**ABOUT THIS TASK**:
Reproduce only the lines of the material below that start at the line containing "10. low-rise building" and stop at the line containing "15. palm tree from (681, 1054) to (725, 1112)". Keep both end lines.

**RECORD EXTRACTS**:
━━━━━━━━━━━━━━━━━━━━

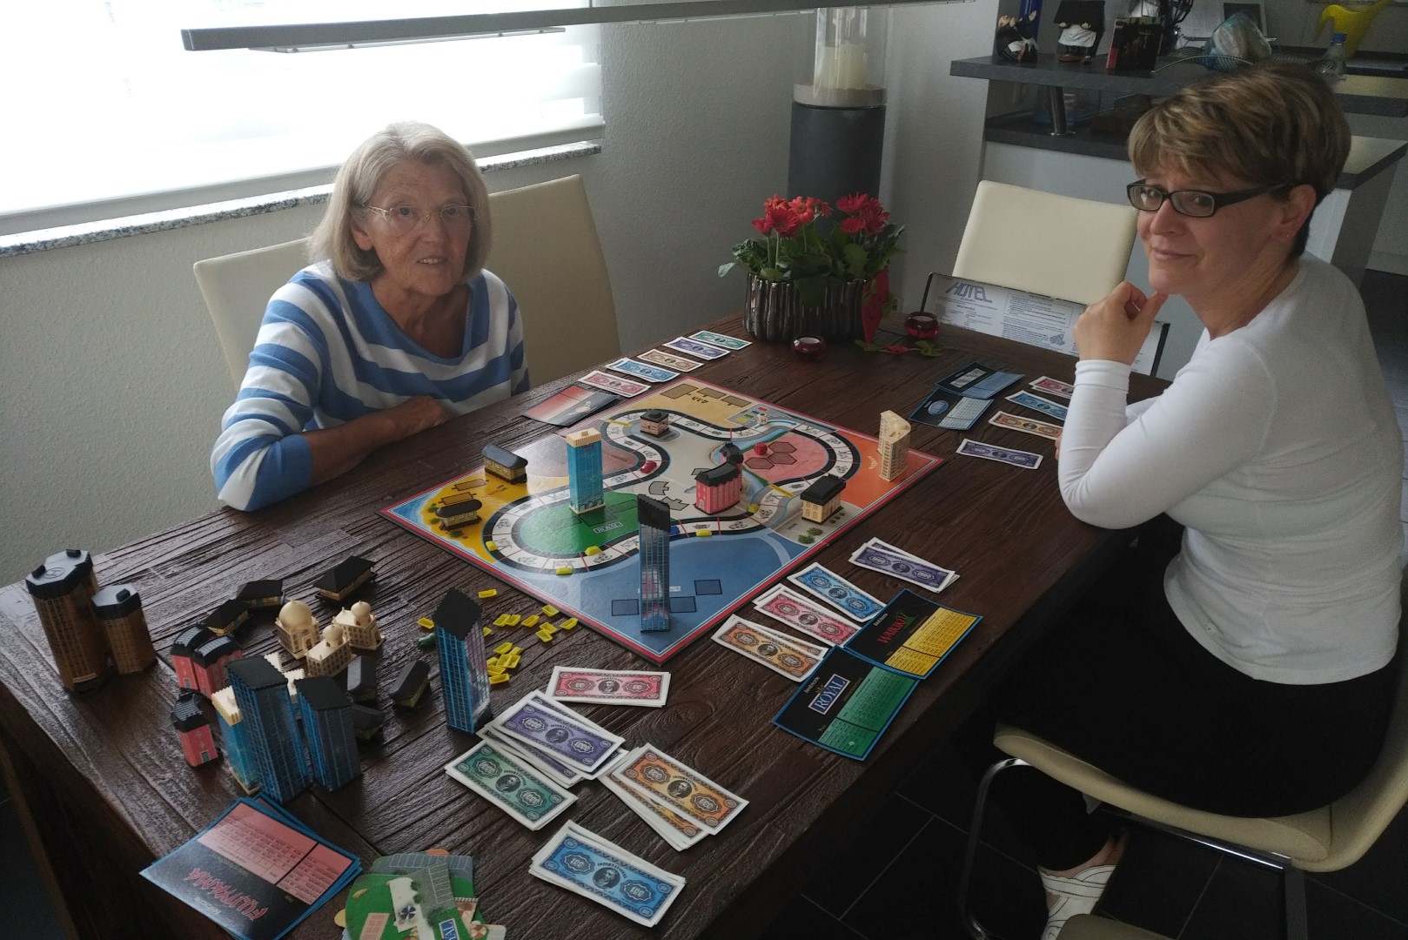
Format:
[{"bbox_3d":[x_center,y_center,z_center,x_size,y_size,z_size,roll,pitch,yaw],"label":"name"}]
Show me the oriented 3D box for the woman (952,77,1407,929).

━━━━━━━━━━━━━━━━━━━━

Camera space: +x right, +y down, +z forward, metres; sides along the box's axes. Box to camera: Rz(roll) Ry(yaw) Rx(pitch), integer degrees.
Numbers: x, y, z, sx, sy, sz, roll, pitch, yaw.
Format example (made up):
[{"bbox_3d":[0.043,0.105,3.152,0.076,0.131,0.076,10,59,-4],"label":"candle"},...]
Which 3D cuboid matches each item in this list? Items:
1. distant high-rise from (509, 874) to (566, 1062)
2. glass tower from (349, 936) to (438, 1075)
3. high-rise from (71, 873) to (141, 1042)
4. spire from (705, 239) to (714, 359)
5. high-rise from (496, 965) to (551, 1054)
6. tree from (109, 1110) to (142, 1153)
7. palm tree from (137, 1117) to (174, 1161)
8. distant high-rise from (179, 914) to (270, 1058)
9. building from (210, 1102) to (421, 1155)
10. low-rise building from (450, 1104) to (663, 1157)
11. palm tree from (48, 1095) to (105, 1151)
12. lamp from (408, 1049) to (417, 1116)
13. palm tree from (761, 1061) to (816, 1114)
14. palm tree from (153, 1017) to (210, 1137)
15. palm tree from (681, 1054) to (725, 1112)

━━━━━━━━━━━━━━━━━━━━

**SOLUTION**:
10. low-rise building from (450, 1104) to (663, 1157)
11. palm tree from (48, 1095) to (105, 1151)
12. lamp from (408, 1049) to (417, 1116)
13. palm tree from (761, 1061) to (816, 1114)
14. palm tree from (153, 1017) to (210, 1137)
15. palm tree from (681, 1054) to (725, 1112)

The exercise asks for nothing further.